• **Description of the task**
Below are records. Copy every line with "lbracket" in it.

• **Data extract**
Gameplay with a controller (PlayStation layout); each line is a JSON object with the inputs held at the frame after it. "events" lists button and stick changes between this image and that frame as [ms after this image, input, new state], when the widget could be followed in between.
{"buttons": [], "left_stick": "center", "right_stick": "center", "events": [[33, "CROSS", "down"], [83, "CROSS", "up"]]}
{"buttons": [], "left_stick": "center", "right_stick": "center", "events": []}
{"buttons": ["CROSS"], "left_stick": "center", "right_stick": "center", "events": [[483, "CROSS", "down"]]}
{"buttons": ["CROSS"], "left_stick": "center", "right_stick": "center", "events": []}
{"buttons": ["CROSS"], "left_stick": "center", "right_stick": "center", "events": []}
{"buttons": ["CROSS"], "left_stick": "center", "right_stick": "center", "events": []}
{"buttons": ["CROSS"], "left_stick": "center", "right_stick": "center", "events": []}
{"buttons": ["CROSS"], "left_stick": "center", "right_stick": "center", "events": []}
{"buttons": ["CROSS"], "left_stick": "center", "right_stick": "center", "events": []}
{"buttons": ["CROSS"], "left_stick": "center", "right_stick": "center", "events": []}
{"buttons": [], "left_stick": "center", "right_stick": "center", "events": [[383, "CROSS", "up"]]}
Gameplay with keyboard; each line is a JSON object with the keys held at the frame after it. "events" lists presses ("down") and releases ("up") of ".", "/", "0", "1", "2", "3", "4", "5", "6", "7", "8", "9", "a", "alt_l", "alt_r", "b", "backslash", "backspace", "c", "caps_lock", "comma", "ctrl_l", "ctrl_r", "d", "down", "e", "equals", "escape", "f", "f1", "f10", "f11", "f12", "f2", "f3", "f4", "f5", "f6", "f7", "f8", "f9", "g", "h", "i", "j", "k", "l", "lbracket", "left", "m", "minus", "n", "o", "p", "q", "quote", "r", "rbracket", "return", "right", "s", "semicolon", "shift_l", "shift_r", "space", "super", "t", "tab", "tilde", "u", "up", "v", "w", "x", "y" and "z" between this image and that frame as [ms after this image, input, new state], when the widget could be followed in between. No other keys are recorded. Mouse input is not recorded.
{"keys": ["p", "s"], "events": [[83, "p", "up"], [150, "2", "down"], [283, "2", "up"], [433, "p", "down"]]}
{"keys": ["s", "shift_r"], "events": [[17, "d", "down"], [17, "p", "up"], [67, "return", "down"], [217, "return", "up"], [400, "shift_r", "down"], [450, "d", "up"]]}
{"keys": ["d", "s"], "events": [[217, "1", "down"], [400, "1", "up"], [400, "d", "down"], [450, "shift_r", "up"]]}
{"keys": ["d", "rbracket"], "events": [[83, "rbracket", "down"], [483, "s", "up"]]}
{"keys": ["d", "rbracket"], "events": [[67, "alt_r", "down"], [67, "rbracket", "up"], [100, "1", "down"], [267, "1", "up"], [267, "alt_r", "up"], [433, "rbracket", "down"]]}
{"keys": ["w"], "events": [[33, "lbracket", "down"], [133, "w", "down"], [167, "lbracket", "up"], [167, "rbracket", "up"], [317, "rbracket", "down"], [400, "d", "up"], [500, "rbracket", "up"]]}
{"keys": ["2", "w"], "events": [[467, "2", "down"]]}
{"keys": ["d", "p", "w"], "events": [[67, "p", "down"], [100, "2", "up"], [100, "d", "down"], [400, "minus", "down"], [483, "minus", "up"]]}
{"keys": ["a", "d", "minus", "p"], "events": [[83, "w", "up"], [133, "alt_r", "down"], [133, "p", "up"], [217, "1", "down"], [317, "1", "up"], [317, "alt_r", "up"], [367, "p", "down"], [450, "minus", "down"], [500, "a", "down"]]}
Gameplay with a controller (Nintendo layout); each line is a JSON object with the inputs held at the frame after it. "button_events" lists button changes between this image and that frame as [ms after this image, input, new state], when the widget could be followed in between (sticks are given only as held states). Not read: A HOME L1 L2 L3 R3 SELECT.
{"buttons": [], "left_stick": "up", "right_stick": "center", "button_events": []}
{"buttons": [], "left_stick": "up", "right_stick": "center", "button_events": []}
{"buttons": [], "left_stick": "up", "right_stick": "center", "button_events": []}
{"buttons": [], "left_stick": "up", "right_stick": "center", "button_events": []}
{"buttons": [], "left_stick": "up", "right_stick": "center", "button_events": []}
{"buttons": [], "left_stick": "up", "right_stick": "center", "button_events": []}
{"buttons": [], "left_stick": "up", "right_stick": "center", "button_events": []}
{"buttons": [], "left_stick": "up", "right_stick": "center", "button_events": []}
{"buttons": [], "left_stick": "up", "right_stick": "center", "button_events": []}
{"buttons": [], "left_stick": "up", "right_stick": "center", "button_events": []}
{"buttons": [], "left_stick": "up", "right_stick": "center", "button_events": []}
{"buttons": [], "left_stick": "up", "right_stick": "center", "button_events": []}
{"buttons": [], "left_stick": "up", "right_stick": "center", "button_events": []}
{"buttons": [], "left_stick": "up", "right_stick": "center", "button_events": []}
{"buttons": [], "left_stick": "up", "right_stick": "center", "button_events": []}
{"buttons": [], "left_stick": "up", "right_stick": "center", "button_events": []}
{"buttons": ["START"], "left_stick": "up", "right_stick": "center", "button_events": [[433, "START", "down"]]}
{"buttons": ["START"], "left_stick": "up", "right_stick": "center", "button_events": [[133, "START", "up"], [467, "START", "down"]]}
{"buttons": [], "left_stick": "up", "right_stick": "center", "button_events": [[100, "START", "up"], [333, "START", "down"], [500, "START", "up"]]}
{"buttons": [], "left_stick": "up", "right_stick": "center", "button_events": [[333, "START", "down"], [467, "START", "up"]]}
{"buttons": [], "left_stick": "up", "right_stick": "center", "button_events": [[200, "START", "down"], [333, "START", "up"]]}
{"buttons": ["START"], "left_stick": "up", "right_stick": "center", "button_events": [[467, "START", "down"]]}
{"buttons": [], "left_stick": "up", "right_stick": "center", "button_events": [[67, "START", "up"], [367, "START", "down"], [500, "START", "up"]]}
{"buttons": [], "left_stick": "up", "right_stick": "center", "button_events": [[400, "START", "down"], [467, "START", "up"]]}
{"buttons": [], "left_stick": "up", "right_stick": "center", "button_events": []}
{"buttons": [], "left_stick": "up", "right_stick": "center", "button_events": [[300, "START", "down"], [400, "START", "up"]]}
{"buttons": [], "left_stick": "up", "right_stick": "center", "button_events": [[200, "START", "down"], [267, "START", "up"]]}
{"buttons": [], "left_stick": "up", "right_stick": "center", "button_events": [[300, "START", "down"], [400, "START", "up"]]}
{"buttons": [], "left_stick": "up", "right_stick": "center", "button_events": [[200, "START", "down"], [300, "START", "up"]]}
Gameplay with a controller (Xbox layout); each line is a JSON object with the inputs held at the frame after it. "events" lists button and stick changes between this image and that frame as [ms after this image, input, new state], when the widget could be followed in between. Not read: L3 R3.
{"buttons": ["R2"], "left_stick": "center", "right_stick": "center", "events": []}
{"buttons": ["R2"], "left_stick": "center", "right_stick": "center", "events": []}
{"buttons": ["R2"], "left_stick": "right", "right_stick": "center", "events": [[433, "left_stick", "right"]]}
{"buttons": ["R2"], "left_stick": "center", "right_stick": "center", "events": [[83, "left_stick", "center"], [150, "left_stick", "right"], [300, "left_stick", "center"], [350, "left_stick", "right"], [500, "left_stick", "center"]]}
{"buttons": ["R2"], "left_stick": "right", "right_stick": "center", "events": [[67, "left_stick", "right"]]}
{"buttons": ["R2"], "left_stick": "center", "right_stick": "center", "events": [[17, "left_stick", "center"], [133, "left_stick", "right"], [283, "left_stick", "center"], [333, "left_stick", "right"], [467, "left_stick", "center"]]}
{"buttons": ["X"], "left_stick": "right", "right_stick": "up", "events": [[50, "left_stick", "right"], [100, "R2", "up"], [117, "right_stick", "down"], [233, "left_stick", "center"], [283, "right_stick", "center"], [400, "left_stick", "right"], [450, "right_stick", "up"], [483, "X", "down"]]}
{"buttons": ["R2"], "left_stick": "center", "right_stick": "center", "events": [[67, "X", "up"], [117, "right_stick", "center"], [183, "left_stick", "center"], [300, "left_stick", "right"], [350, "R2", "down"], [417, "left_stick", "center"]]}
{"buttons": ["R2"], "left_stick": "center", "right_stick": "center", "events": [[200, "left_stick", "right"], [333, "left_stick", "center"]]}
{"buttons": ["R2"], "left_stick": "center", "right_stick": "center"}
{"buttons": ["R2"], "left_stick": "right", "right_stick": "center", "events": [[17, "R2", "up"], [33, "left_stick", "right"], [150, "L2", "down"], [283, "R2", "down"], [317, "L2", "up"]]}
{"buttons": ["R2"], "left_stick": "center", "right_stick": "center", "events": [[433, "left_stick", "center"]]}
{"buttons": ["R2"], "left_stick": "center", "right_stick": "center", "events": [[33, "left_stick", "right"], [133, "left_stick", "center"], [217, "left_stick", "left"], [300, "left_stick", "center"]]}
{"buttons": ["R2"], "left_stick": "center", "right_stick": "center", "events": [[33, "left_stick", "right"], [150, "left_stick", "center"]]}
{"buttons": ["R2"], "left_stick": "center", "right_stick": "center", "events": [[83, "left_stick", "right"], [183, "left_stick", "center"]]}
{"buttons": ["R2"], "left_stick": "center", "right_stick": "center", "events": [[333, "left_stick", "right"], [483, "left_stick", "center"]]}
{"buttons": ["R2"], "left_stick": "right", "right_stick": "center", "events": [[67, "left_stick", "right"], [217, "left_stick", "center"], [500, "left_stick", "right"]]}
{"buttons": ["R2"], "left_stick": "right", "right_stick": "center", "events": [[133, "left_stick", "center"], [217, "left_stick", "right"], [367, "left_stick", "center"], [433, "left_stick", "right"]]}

• **Answer to this task**
Gameplay with keyboard; each line is a JSON object with the keys held at the frame after it. "events" lists presses ("down") and releases ("up") of ".", "/", "0", "1", "2", "3", "4", "5", "6", "7", "8", "9", "a", "alt_l", "alt_r", "b", "backslash", "backspace", "c", "caps_lock", "comma", "ctrl_l", "ctrl_r", "d", "down", "e", "equals", "escape", "f", "f1", "f10", "f11", "f12", "f2", "f3", "f4", "f5", "f6", "f7", "f8", "f9", "g", "h", "i", "j", "k", "l", "lbracket", "left", "m", "minus", "n", "o", "p", "q", "quote", "r", "rbracket", "return", "right", "s", "semicolon", "shift_l", "shift_r", "space", "super", "t", "tab", "tilde", "u", "up", "v", "w", "x", "y" and "z" between this image and that frame as [ms after this image, input, new state], when the widget could be followed in between. No other keys are recorded. Mouse input is not recorded.
{"keys": ["w"], "events": [[33, "lbracket", "down"], [133, "w", "down"], [167, "lbracket", "up"], [167, "rbracket", "up"], [317, "rbracket", "down"], [400, "d", "up"], [500, "rbracket", "up"]]}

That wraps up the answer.